═══ ENTRIES

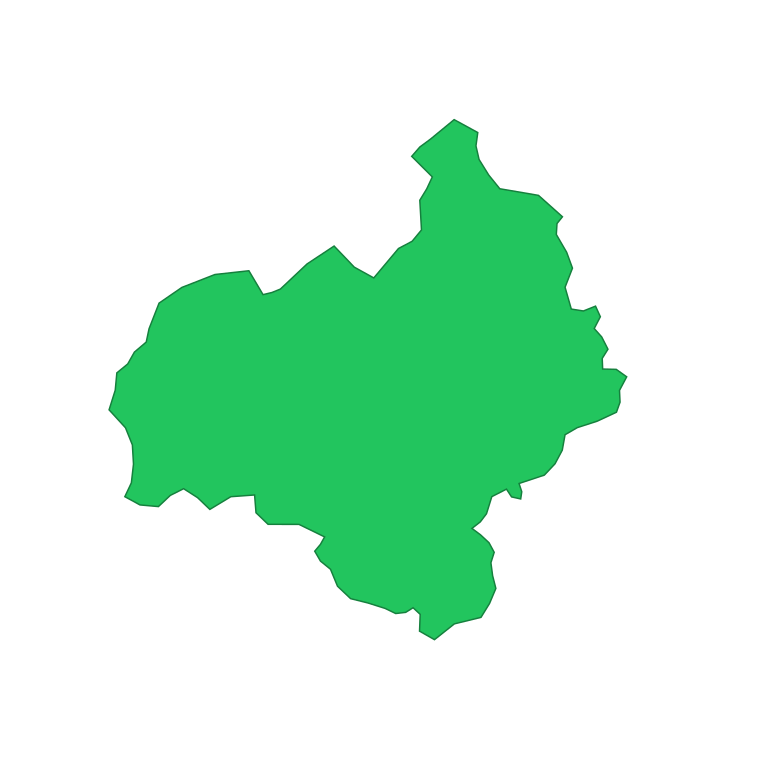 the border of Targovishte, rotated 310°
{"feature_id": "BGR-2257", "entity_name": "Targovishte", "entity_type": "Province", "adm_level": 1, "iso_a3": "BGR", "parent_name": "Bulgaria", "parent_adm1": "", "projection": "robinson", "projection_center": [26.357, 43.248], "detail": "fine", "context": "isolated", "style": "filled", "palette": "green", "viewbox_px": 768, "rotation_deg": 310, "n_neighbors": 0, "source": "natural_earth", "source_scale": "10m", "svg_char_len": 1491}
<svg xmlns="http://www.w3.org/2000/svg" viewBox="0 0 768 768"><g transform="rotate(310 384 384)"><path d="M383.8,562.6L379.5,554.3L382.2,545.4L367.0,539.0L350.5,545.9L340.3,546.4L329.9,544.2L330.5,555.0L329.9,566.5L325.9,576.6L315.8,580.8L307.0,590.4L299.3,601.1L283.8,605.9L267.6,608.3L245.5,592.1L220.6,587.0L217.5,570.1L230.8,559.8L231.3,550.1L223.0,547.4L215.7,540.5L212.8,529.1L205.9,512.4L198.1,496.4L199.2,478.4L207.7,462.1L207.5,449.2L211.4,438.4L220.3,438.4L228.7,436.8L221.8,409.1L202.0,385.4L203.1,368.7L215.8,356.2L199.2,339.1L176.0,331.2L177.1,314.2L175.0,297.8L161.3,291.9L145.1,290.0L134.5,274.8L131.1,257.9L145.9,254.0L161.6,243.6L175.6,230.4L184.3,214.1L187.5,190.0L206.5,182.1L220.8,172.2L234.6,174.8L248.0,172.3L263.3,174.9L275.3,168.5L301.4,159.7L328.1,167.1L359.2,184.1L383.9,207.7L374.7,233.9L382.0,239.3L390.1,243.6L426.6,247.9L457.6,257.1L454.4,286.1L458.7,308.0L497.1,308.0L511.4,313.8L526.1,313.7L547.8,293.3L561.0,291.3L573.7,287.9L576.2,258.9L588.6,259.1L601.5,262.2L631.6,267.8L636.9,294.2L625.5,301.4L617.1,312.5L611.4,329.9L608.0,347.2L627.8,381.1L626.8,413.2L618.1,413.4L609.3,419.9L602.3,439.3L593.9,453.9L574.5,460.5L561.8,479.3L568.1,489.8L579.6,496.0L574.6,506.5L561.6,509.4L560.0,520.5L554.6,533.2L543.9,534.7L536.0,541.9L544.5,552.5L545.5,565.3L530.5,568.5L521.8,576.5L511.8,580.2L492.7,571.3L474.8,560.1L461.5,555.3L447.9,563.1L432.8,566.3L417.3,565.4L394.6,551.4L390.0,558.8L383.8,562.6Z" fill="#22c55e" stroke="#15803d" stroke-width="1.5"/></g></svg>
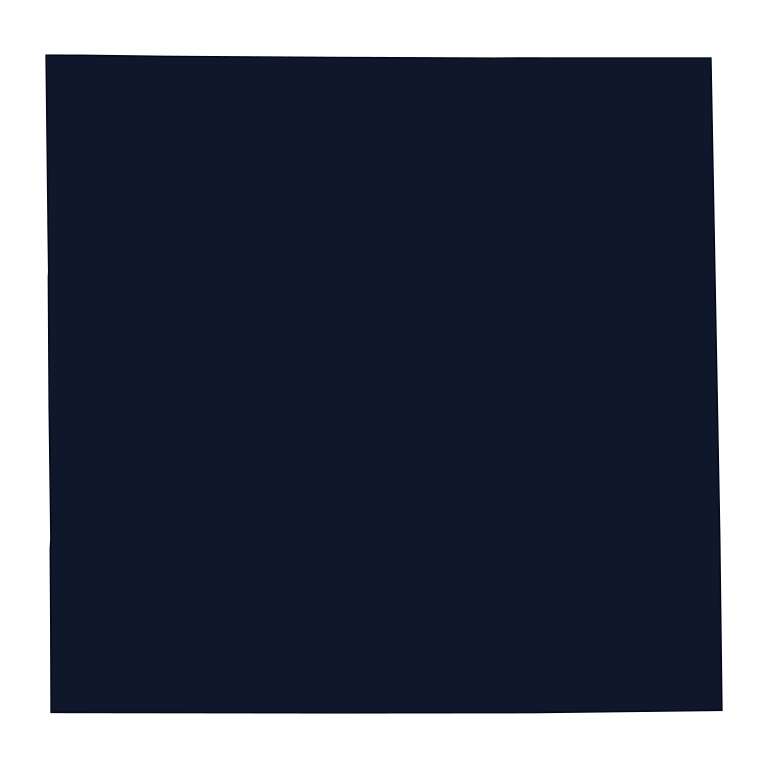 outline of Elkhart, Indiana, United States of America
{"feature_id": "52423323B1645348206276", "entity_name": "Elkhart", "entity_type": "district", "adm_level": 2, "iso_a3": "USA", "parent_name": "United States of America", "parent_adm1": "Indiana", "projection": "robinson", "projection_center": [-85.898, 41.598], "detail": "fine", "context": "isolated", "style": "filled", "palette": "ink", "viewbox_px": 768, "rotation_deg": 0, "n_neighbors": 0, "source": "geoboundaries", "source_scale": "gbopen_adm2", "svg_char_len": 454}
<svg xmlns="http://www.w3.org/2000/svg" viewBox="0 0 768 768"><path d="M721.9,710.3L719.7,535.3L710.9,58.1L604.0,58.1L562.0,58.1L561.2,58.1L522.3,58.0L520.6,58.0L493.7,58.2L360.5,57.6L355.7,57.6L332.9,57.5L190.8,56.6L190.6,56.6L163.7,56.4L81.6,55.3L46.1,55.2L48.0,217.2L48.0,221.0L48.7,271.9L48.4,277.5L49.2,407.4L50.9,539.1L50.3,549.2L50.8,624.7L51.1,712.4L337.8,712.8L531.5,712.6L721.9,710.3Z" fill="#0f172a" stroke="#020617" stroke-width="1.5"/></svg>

══════

# YOUR OBJECTIVE
Return every line of the material that contains the string "projection", matching case exactly.

# ANSWER FOR THIS EXERCISE
{"feature_id": "BGR-2257", "entity_name": "Targovishte", "entity_type": "Province", "adm_level": 1, "iso_a3": "BGR", "parent_name": "Bulgaria", "parent_adm1": "", "projection": "robinson", "projection_center": [26.357, 43.248], "detail": "fine", "context": "isolated", "style": "filled", "palette": "green", "viewbox_px": 768, "rotation_deg": 310, "n_neighbors": 0, "source": "natural_earth", "source_scale": "10m", "svg_char_len": 1491}
{"feature_id": "52423323B1645348206276", "entity_name": "Elkhart", "entity_type": "district", "adm_level": 2, "iso_a3": "USA", "parent_name": "United States of America", "parent_adm1": "Indiana", "projection": "robinson", "projection_center": [-85.898, 41.598], "detail": "fine", "context": "isolated", "style": "filled", "palette": "ink", "viewbox_px": 768, "rotation_deg": 0, "n_neighbors": 0, "source": "geoboundaries", "source_scale": "gbopen_adm2", "svg_char_len": 454}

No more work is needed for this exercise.